Goal of the exercise:
The following entries should be restated word for word, pictures excluded.

Data to examine:
......

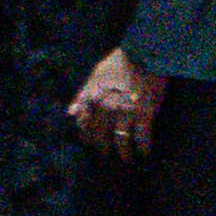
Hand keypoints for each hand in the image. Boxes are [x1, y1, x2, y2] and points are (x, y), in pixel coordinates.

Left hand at [67, 43, 161, 158]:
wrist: (143, 55)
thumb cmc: (118, 63)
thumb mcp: (94, 76)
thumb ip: (82, 95)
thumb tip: (70, 113)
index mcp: (92, 99)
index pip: (83, 126)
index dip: (86, 137)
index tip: (90, 144)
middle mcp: (105, 110)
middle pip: (100, 138)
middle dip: (103, 150)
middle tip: (106, 157)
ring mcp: (125, 114)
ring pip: (121, 142)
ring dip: (123, 154)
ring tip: (126, 159)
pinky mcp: (144, 115)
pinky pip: (142, 138)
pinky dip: (144, 148)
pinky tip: (145, 153)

......

Answer for the task:
Hand keypoints for each hand in the image. Boxes are [x1, y1, x2, y2] and points are (x, y), in pixel coordinates.

Left hand at [67, 43, 161, 158]:
wrist: (143, 55)
thumb cmc: (118, 63)
thumb mcp: (94, 76)
thumb ip: (82, 95)
thumb tip: (70, 113)
index mcp: (92, 99)
index pip: (83, 126)
index dip: (86, 137)
index tip: (90, 144)
middle mcp: (105, 110)
middle pip: (100, 138)
middle dip: (103, 150)
middle tip: (106, 157)
ring mcp: (125, 114)
ring pip: (121, 142)
ring dip: (123, 154)
ring tip: (126, 159)
pinky mcp: (144, 115)
pinky pip: (142, 138)
pinky dip: (144, 148)
pinky tip: (145, 153)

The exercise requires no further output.